Yes, this does imply unnatural buffering gyrations if
you have structures in the file that cross the boundary. Some of the
trickiest code I’ve written was in the directory stream handling of the
UDF filesystem driver to handle exactly that.
-----Original Message-----
From: xxxxx@omnishift.com
[mailto:xxxxx@omnishift.com]
Sent: Thursday, April 26, 2001 10:59 AM
To: File Systems Developers
Subject: [ntfsd] Problems with CcMapData()
Hi all:
I’ve been using CcMapData() in my FSD for months
(following the example in the fastfat sources), and it has always seemed
to work for me, until recently. I’m now seeing a problem that I’m
hoping someone can enlighten me on.
I’m running on the free build of W2K (not sure
which build version).
I’m getting a bug check in a routine called by
CcMapData() (the call to KeBugCheck() is at
MmTrimAllSystemPagableMemory+0x47ef) when I call CcMapData(). I have no
idea why. I’m doing this to manage directory file contents; I’ve
created a FO with IoCreateStreamFileObject(), and successfully call
CcMapData() for the first 64 4K pages from the directory. But on the
65th page read (e.g., offset = 0x3ff3c, length = 0xf4), CcMapData()
calls the routine above that bug checks, with a
PAGE_FAULT_IN_NONPAGED_AREA. And sure enough, the address being
referenced isn’t valid.
All the “good” calls to CcMapData() turn around
and call my FSD to do a non-cached read, which I complete successfully.
The 65th call to CcMapData(), though, never recurses back into my FSD –
it just blows up.
I have checked numerous times as to the state of
the FCB header’s AllocationSize value, and it is more than large enough.
The directory file size doesn’t change; and when I call
CcInitiailzeCacheMap() on the FO, its size covers the range I’m
ultimately trying to map into the cache.
Given the simple interface to CcMapData(), I’m
at a loss to understand what I can be doing wrong.

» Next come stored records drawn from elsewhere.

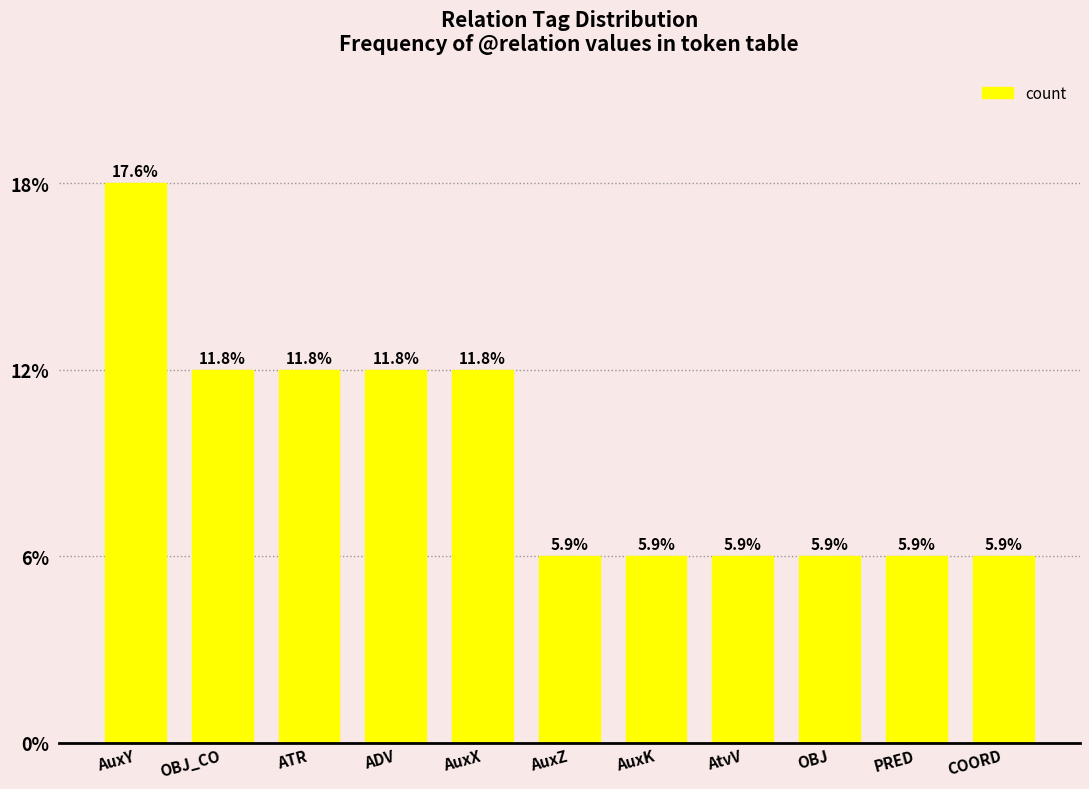

Count the values in the range 1 to 2.

10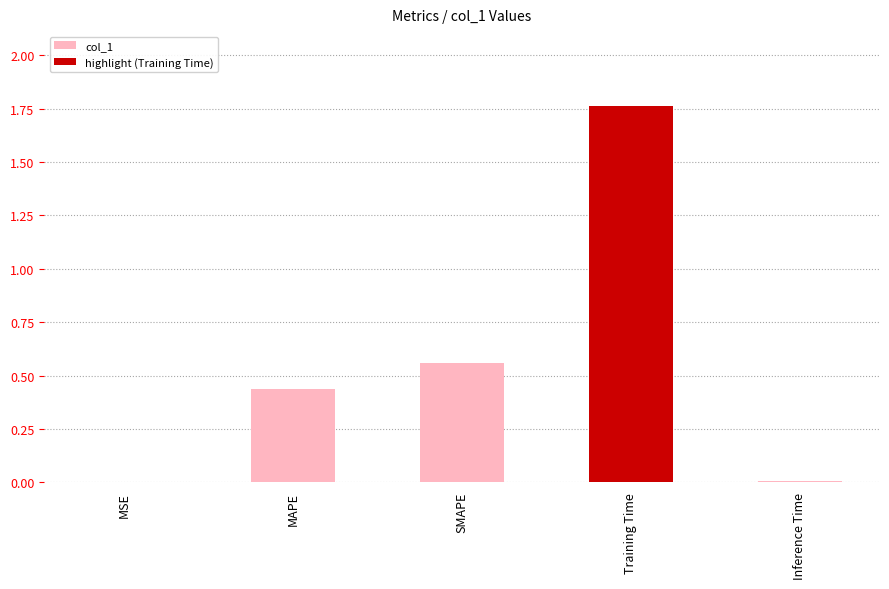

What is the value of the 2nd bar from the left?

0.4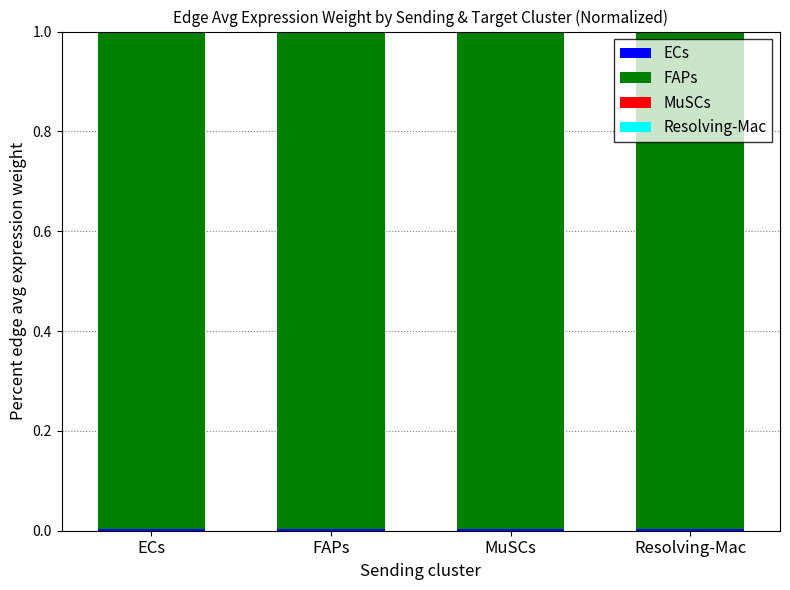

Count the ECs values in the range 0 to 1.

4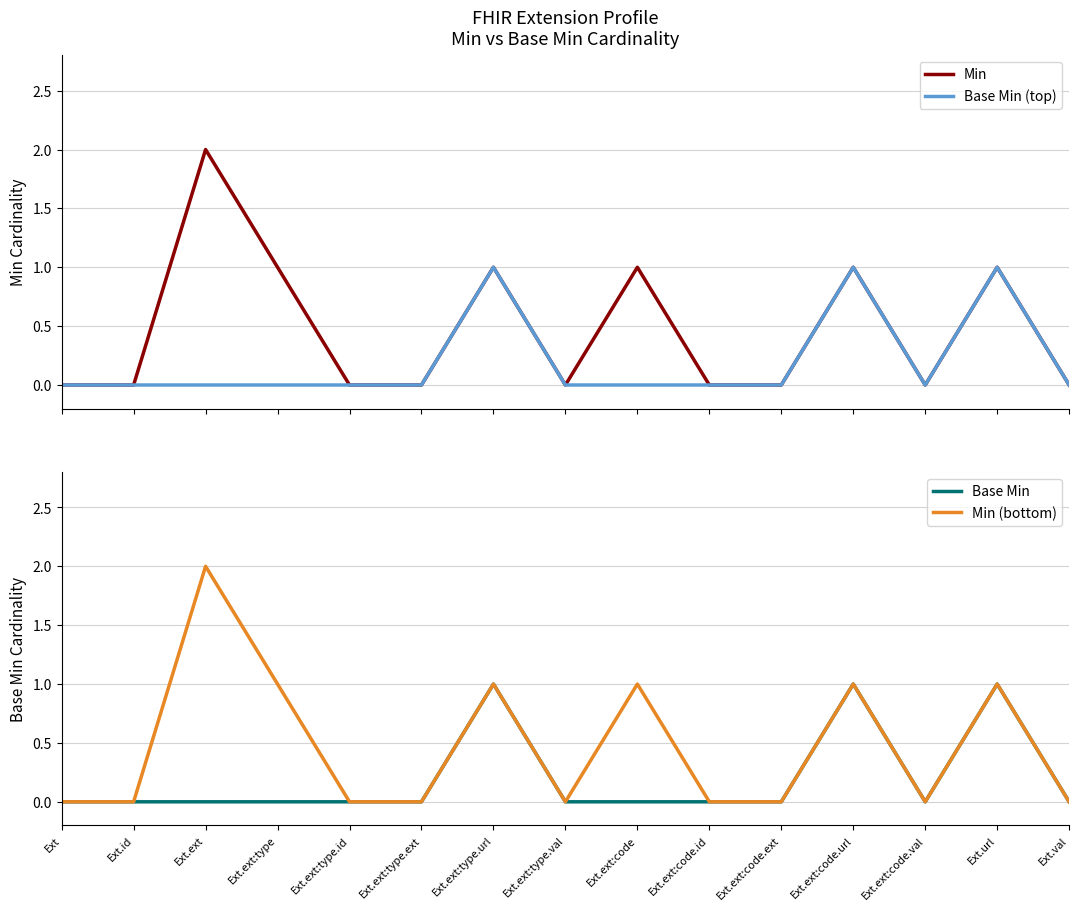

At how many categories does at least one series exceed 1?

1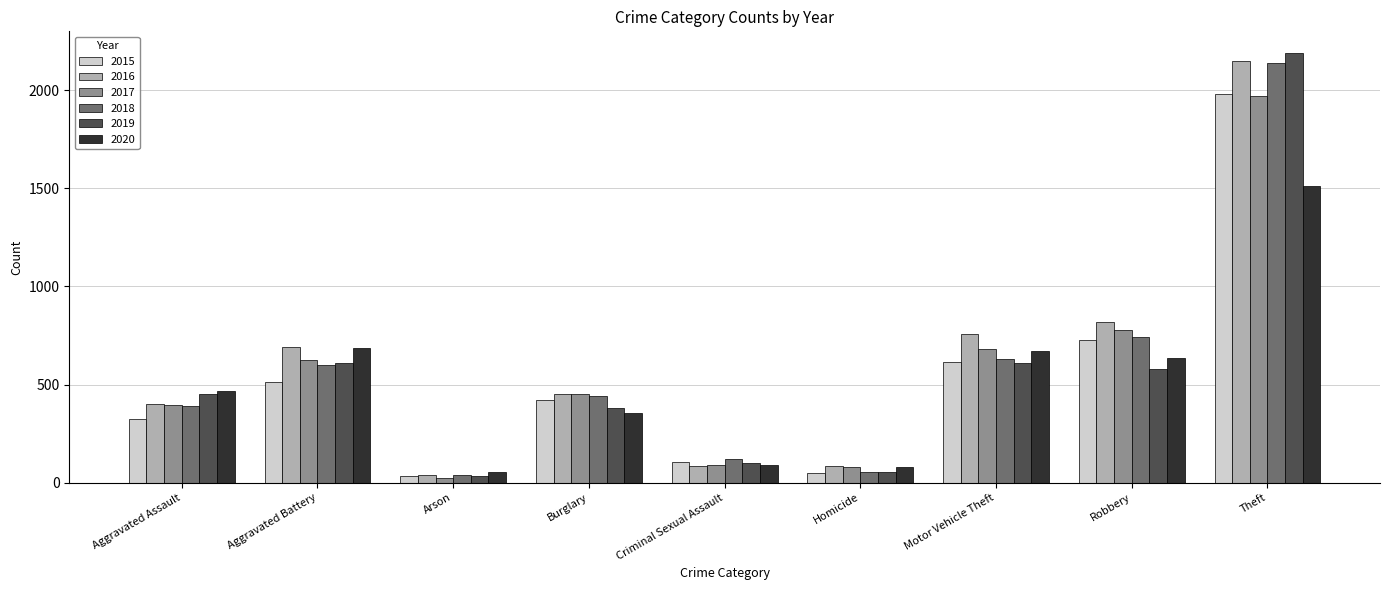

Which series has the largest total across all categories?

2016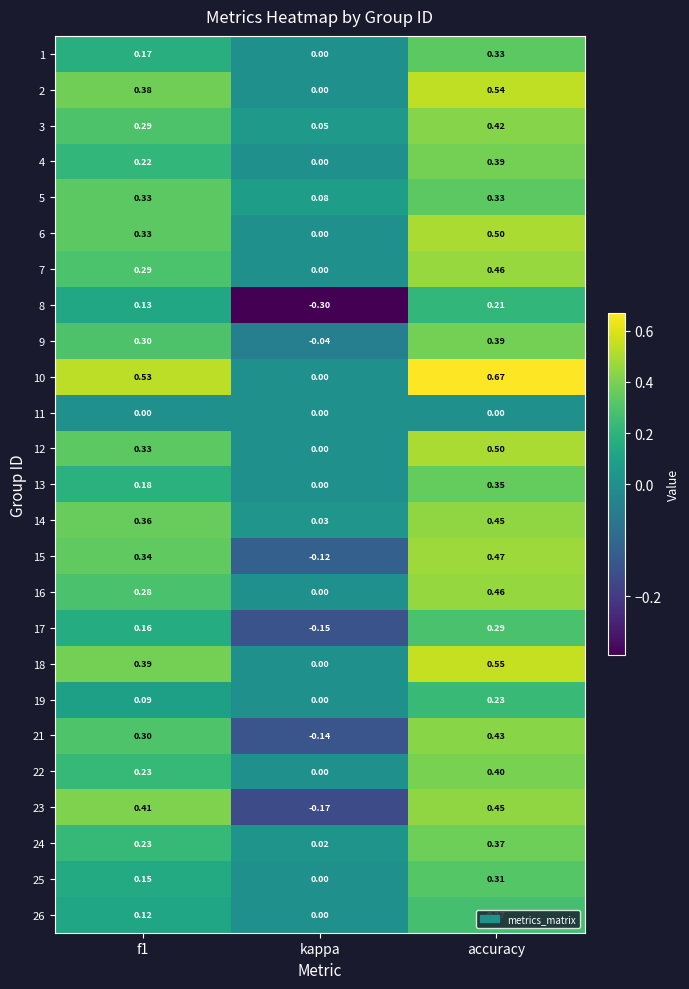

At which label does 14 reach its peak?

accuracy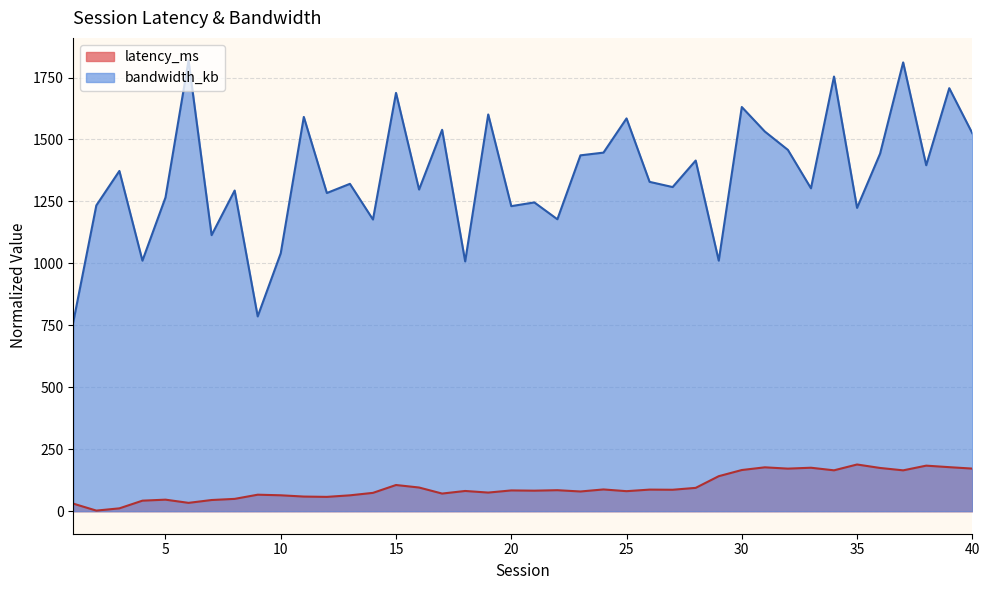

Which category has the lowest value across all series?

2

Ideas?
I did spend some time stepping through the code
in MmTrim… from the call in CcMapData() to the bug check, and have
found where the “good” and “bad” calls to CcMapData() diverge; however,
not understanding what I assume are the NT cache manager’s data
structures, I can’t glean any insights from this.
Thanks in advance for any help you can provide.